==== 练习短文

1、获取所有非manager员工当前的薪水情况,给出dept_no、emp_no以及salary ,当前表示to_date=‘9999-01-01’
CREATE TABLE dept_emp (
emp_no int(11) NOT NULL,
dept_no char(4) NOT NULL,
from_date date NOT NULL,
to_date date NOT NULL,
PRIMARY KEY (emp_no,dept_no));
CREATE TABLE dept_manager (
dept_no char(4) NOT NULL,
emp_no int(11) NOT NULL,
from_date date NOT NULL,
to_date date NOT NULL,
PRIMARY KEY (emp_no,dept_no));
CREATE TABLE employees (
emp_no int(11) NOT NULL,
birth_date date NOT NULL,
first_name varchar(14) NOT NULL,
last_name varchar(16) NOT NULL,
gender char(1) NOT NULL,
hire_date date NOT NULL,
PRIMARY KEY (emp_no));
CREATE TABLE salaries (
emp_no int(11) NOT NULL,
salary int(11) NOT NULL,
from_date date NOT NULL,
to_date date NOT NULL,
PRIMARY KEY (emp_no,from_date));
select d.dept_no , e.emp_no , s.salary
from dept_emp d , employees e , salaries s
where d.emp_no = e.emp_no
and s.emp_no = e.emp_no
and d.to_date = '9999-01-01'
and s.to_date = '9999-01-01'
and e.emp_no not in (select emp_no from dept_manager)

========
==== 练习列表

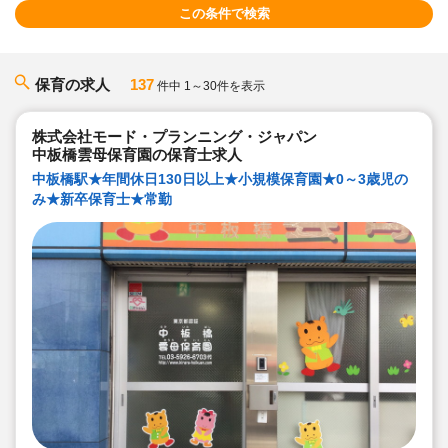
この条件で検索
保育の求人
137
件中 1～30件を表示
株式会社モード・プランニング・ジャパン
中板橋雲母保育園の保育士求人
中板橋駅★年間休日130日以上★小規模保育園★0～3歳児の
み★新卒保育士★常勤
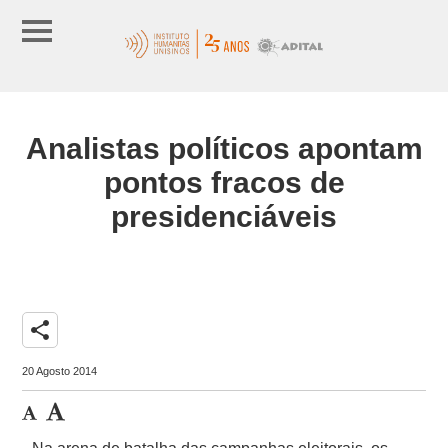
Analistas políticos apontam
pontos fracos de
presidenciáveis
share
20 Agosto 2014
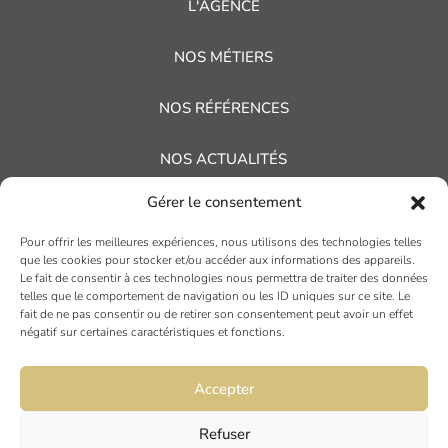
L'AGENCE
NOS MÉTIERS
NOS RÉFÉRENCES
NOS ACTUALITÉS
Gérer le consentement
AVIS CLIENTS
Pour offrir les meilleures expériences, nous utilisons des technologies telles
que les cookies pour stocker et/ou accéder aux informations des appareils.
Le fait de consentir à ces technologies nous permettra de traiter des données
telles que le comportement de navigation ou les ID uniques sur ce site. Le
fait de ne pas consentir ou de retirer son consentement peut avoir un effet
négatif sur certaines caractéristiques et fonctions.
Accepter
TOULOUSE
19 rue Ninau
Refuser
31000 TOULOUSE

========

待做任务:
[1] 在这段 SQL 练习里，salaries 表的主键由哪几个字段组成？
[2] 请把列表中从含"Analistas políticos apontam"的那一行起、到列表末尾为止的各行原样抄下来，首尾两行都算在内，图片不要写进答案。

依次解答:
[1] emp_no 和 from_date。

[2]
Analistas políticos apontam
pontos fracos de
presidenciáveis
share
20 Agosto 2014
L'AGENCE
NOS MÉTIERS
NOS RÉFÉRENCES
NOS ACTUALITÉS
Gérer le consentement
AVIS CLIENTS
Pour offrir les meilleures expériences, nous utilisons des technologies telles
que les cookies pour stocker et/ou accéder aux informations des appareils.
Le fait de consentir à ces technologies nous permettra de traiter des données
telles que le comportement de navigation ou les ID uniques sur ce site. Le
fait de ne pas consentir ou de retirer son consentement peut avoir un effet
négatif sur certaines caractéristiques et fonctions.
Accepter
TOULOUSE
19 rue Ninau
Refuser
31000 TOULOUSE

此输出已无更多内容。